• Textauszug:
= = = = =

Neo-Christine grüßt verletzte Schwestern

Justine Henin-Hardenne besiegt im Finale der US Open Kim Clijsters, obwohl sie am Abend zuvor noch am Tropf hing

NEW YORK taz ■ Am Schluss ging es nicht mehr um das nette, kleine Belgien oder um die verletzt fehlenden Williams-Schwestern, sondern ganz allein um den Willen und die Hingabe einer besonderen jungen Frau. Keine 20 Stunden, nachdem sie Jennifer Capriati in einem atemberaubenden Spiel über drei Stunden besiegt hatte, kehrte Justine Henin-Hardenne ins Arthur-Ashe-Stadion zurück, ging mit der gleichen Hingabe und dem gleichen Willen ins Finale gegen Kim Clijsters, gewann 7:5, 6:1 und damit ihren zweiten Grand-Slam-Titel.

Dieses Finale in New York war spannender und besser als jene Begegnung der beiden vor drei Monaten bei den French Open, aber es hielt keinen Vergleich stand mit jenem Feuerwerk am Abend zuvor. Im besten Spiel des Jahres servierte Capriati zweimal zum Match, zehnmal fehlten ihr nur noch zwei Pünktchen zum Sieg, doch Henin kämpfte, von Krämpfen geplagt, in des Wortes Sinne bis zum Umfallen. Als es vorbei war, stand der Zeiger der Uhr auf halb eins, danach hing Henin am Tropf, und bis sie später in ihrem Hotelbett in einen unruhigen, wirren Schlaf fand, war es kurz vor vier. Doch um die Mittagszeit schlug sie schon wieder die ersten Bälle, um zu testen, was dem strapazierten Körper zuzumuten sei.

Henin selbst ist immer noch überrascht, um wie viel stärker und ausdauernder sie jetzt ist als vor einem Jahr. Das knochenharte Fitnesstraining vor Saisonbeginn macht jenen Unterschied aus, den Clijsters so beschreibt: „Sie ist immer noch klein, aber sie ist kein zierliches Mädchen mehr.“ Mit den Muskeln, so Henin, sei in den langen Wochen in Saddlebrook an der Westküste Floridas auch das Verständnis für die amerikanische Mentalität gewachsen. Das habe ihr in New York geholfen.

= = = = =

• Vorliegendes Material:
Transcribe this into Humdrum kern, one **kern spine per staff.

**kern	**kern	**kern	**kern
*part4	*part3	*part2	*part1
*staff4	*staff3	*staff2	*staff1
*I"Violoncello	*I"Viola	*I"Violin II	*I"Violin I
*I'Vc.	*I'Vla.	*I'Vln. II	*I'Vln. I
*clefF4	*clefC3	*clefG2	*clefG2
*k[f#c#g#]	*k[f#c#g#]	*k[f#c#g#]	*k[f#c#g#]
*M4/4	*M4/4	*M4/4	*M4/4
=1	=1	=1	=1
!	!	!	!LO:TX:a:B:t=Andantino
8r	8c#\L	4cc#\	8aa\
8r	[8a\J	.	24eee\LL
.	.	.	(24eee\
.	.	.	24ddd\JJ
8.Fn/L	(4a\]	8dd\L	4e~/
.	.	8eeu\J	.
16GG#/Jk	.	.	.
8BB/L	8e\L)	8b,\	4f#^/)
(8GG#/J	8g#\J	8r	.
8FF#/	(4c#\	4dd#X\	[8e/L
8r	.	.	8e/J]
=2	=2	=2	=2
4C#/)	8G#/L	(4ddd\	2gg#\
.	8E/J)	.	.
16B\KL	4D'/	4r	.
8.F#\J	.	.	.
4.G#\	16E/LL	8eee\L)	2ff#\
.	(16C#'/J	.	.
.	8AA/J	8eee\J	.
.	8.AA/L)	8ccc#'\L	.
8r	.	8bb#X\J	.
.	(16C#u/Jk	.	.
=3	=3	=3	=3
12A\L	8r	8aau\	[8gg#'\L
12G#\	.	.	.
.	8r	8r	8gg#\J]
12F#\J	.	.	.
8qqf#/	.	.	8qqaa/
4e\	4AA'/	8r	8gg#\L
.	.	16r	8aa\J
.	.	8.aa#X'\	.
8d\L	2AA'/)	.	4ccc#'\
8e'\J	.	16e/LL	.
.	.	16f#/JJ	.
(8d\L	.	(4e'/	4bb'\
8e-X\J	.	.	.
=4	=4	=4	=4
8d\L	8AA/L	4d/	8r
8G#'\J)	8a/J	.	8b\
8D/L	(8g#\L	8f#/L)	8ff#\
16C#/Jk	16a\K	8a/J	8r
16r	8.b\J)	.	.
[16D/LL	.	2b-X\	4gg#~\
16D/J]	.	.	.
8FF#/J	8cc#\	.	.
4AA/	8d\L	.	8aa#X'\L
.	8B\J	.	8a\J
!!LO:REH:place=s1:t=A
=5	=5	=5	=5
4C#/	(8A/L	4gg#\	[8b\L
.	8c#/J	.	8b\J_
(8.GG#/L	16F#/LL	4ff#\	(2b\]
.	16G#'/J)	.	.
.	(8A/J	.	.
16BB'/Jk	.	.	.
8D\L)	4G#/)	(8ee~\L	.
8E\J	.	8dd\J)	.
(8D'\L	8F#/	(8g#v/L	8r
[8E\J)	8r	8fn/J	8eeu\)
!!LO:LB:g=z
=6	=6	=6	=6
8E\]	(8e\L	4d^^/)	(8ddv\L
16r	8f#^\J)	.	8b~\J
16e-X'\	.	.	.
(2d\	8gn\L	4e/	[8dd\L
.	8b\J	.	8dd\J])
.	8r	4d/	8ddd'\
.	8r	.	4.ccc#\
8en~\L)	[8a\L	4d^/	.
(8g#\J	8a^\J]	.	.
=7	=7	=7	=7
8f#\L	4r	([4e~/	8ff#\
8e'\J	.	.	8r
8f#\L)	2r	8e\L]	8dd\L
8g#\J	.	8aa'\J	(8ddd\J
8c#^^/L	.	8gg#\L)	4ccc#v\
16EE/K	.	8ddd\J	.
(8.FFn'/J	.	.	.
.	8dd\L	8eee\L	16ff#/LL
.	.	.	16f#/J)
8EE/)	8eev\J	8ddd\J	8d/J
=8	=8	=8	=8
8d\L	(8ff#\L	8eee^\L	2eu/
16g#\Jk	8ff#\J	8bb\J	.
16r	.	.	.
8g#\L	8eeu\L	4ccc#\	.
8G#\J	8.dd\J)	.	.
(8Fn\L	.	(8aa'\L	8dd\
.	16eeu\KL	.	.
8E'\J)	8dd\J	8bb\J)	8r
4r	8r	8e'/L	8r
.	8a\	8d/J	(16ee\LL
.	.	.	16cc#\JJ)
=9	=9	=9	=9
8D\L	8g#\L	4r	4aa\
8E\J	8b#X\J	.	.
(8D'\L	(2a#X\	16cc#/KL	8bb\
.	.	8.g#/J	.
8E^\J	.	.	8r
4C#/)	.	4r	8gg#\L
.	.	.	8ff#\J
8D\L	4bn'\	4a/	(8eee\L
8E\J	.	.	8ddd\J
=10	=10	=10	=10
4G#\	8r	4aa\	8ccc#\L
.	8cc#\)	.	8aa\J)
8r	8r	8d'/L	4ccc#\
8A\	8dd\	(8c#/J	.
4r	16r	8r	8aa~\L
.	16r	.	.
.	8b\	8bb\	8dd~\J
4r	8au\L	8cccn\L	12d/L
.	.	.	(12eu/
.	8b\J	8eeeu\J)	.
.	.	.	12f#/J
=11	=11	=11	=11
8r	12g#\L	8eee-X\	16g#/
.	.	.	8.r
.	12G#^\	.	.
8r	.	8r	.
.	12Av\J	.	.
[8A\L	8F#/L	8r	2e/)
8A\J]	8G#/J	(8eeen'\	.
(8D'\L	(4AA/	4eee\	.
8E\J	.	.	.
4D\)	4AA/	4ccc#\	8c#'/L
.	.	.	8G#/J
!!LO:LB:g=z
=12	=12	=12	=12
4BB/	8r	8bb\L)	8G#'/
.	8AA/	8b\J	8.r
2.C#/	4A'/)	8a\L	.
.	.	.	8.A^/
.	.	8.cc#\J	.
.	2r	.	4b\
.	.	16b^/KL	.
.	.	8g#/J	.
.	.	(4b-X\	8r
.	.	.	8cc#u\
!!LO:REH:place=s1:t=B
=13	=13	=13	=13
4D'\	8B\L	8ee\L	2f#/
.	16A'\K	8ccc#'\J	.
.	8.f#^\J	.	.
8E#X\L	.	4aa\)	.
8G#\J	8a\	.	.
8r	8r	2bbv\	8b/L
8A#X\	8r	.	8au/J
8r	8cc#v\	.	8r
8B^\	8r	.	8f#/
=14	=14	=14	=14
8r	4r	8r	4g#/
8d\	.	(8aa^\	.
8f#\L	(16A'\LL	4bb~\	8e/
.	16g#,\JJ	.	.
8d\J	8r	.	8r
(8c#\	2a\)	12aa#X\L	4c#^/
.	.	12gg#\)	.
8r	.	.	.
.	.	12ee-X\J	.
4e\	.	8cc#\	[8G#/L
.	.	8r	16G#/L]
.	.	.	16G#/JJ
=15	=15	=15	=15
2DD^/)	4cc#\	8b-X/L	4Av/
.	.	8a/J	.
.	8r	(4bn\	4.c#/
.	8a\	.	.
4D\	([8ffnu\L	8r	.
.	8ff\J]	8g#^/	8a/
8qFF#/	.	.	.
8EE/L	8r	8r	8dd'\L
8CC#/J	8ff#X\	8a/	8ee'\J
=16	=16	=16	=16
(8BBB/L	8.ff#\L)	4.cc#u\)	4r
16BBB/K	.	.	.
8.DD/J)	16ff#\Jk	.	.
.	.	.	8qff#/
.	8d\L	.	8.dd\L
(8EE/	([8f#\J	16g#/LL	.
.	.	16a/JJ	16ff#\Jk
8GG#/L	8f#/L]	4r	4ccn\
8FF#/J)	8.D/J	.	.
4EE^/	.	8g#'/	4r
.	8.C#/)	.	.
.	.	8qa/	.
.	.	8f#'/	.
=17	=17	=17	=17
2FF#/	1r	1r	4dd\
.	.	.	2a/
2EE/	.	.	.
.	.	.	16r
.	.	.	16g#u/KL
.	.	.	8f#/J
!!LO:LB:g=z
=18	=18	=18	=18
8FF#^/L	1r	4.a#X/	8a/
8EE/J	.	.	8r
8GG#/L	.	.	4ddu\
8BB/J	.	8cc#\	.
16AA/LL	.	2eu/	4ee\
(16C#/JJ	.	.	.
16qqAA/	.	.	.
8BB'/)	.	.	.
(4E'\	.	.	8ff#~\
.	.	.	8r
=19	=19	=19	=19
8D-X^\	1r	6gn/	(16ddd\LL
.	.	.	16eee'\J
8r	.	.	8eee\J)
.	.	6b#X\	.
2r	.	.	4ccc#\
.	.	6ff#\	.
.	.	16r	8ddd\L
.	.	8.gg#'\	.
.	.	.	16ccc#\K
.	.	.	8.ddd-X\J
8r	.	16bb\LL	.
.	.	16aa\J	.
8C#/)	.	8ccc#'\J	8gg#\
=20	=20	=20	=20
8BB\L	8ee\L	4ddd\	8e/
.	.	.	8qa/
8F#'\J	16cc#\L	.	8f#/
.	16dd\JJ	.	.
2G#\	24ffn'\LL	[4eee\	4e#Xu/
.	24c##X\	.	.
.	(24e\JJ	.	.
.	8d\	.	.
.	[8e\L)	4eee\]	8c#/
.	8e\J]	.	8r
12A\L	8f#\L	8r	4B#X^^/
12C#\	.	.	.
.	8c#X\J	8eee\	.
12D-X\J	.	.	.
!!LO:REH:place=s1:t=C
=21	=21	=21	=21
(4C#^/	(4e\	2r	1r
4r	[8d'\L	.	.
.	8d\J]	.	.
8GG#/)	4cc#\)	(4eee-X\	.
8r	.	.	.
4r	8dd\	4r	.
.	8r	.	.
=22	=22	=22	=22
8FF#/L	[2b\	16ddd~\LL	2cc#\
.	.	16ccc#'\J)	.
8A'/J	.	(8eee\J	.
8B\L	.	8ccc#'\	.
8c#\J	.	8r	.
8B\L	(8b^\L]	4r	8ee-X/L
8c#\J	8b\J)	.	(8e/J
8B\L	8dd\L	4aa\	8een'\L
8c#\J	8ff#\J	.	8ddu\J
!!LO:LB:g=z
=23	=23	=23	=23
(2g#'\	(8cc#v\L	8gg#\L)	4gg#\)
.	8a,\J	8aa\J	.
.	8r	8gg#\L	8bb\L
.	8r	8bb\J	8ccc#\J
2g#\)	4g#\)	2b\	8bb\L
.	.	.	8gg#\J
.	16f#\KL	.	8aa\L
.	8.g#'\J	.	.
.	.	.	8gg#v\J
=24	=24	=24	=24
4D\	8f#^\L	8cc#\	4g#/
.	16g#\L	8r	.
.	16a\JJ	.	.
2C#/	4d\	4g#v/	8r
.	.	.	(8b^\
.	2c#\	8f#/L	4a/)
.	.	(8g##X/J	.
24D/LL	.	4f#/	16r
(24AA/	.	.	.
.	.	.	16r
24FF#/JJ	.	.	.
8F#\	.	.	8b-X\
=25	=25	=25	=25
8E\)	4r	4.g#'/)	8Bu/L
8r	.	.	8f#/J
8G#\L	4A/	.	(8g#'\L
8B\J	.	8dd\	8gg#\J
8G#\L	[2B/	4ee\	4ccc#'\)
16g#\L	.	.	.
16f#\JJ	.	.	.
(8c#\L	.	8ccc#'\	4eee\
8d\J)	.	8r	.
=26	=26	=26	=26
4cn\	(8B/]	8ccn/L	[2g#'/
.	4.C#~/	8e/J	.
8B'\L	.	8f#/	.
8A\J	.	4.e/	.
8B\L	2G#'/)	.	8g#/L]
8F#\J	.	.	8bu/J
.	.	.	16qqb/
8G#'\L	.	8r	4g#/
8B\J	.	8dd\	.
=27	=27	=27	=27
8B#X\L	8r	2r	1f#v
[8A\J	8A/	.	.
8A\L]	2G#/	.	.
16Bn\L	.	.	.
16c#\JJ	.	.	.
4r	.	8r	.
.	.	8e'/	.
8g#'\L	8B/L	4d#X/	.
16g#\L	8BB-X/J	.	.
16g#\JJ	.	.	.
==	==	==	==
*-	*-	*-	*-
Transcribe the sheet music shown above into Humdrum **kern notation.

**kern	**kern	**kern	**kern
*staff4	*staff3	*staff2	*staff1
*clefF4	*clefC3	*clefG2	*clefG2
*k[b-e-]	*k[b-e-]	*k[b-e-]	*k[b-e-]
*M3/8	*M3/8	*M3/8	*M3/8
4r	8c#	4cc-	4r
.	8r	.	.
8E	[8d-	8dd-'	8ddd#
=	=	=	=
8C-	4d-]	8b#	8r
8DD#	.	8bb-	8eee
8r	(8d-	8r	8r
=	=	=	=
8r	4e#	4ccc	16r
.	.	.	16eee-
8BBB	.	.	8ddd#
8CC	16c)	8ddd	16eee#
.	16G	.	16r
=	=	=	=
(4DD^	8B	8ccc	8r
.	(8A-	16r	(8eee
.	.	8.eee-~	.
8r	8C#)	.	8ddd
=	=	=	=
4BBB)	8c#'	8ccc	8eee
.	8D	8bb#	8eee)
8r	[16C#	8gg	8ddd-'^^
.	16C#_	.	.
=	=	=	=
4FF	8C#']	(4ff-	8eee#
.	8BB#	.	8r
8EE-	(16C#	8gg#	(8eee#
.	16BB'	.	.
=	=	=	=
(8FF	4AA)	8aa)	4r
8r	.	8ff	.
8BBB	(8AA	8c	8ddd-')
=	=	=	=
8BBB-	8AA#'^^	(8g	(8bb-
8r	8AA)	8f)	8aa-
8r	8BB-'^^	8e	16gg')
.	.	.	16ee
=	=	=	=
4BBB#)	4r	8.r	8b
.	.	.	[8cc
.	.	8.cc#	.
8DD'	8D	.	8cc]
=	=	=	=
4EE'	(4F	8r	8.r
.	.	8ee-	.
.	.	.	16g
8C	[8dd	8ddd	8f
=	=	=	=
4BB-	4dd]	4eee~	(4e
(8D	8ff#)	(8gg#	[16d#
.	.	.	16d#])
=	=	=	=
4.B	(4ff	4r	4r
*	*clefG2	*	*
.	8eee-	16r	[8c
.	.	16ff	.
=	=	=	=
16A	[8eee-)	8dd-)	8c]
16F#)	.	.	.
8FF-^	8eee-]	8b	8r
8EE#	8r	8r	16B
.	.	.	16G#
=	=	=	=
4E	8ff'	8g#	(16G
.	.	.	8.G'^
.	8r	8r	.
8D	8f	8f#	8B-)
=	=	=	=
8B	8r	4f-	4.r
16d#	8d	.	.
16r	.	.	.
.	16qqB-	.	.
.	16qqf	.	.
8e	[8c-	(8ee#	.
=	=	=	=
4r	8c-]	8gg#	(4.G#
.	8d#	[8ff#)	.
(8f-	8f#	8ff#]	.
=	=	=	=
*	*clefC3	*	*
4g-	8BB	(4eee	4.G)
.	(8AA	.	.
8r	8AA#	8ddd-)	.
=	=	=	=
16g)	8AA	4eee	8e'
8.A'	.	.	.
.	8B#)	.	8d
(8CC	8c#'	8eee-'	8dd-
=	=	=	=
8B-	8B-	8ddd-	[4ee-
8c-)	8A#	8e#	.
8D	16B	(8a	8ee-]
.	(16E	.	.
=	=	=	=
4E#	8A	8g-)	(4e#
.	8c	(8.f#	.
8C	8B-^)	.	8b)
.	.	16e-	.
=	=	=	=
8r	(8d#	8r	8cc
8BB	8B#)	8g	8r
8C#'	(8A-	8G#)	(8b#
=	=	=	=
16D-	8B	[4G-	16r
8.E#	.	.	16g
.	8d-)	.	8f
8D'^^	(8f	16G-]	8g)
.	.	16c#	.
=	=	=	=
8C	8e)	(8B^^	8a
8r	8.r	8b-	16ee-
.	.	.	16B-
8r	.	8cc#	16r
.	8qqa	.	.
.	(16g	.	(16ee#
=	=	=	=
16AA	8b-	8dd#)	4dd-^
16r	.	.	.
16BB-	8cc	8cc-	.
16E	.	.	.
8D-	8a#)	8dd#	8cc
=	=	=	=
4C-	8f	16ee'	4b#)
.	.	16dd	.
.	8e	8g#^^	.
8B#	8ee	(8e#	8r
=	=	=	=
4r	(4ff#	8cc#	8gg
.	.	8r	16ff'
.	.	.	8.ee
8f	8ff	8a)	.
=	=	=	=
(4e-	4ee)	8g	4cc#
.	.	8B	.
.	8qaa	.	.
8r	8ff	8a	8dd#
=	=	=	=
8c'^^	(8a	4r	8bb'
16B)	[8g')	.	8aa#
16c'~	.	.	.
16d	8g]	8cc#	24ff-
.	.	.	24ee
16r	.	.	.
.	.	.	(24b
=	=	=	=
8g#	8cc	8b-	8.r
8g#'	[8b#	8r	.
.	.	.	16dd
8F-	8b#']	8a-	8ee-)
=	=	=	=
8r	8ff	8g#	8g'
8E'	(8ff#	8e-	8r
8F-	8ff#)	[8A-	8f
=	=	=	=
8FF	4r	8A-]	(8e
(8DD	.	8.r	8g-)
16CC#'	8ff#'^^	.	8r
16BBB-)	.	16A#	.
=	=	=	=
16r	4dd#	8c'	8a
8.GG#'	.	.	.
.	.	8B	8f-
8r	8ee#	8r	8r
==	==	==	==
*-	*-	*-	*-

= = = = =

• Aufgabe 1: Such alle Zeilen aus den Einträgen heraus, in denen die Zeichenfolge „place“ vorkommt, und schreib sie ab. Dabei zählt Groß- und Kleinschreibung.
• Aufgabe 2: Schreib den Artikel über das US-Open-Finale im Anschluss an seinen letzten Satz weiter.
Der Artikel über das US-Open-Finale und die Einträge sind voneinander unabhängiges Material.

• Lösung 1:
!!LO:REH:place=s1:t=A
!!LO:REH:place=s1:t=B
!!LO:REH:place=s1:t=C

• Lösung 2:
Hier wie in Paris hat sie den größten Teil der Arbeit mit einem Sieg im Halbfinale erledigt, bei den French Open in einem viel diskutierten Spiel gegen Serena Williams. Seit diesem Triumph hat sie nur ein einziges Spiel verloren, das Halbfinale in Wimbledon gegen Venus Williams, danach gewann sie den Titel beim Turnier in San Diego und gleich noch einen hinterher in Toronto. In New York spielte sie so ungeheuer eindrucksvoll und stark, dass sie es sich leisten konnte, zu sagen: „Ich habe keine Angst mehr vor den harten Schlägen der anderen, weil ich nun selbst so spielen kann. Und ich denke, das wissen jetzt auch alle.“ Ein kleiner Gruß an die verletzten Schwestern.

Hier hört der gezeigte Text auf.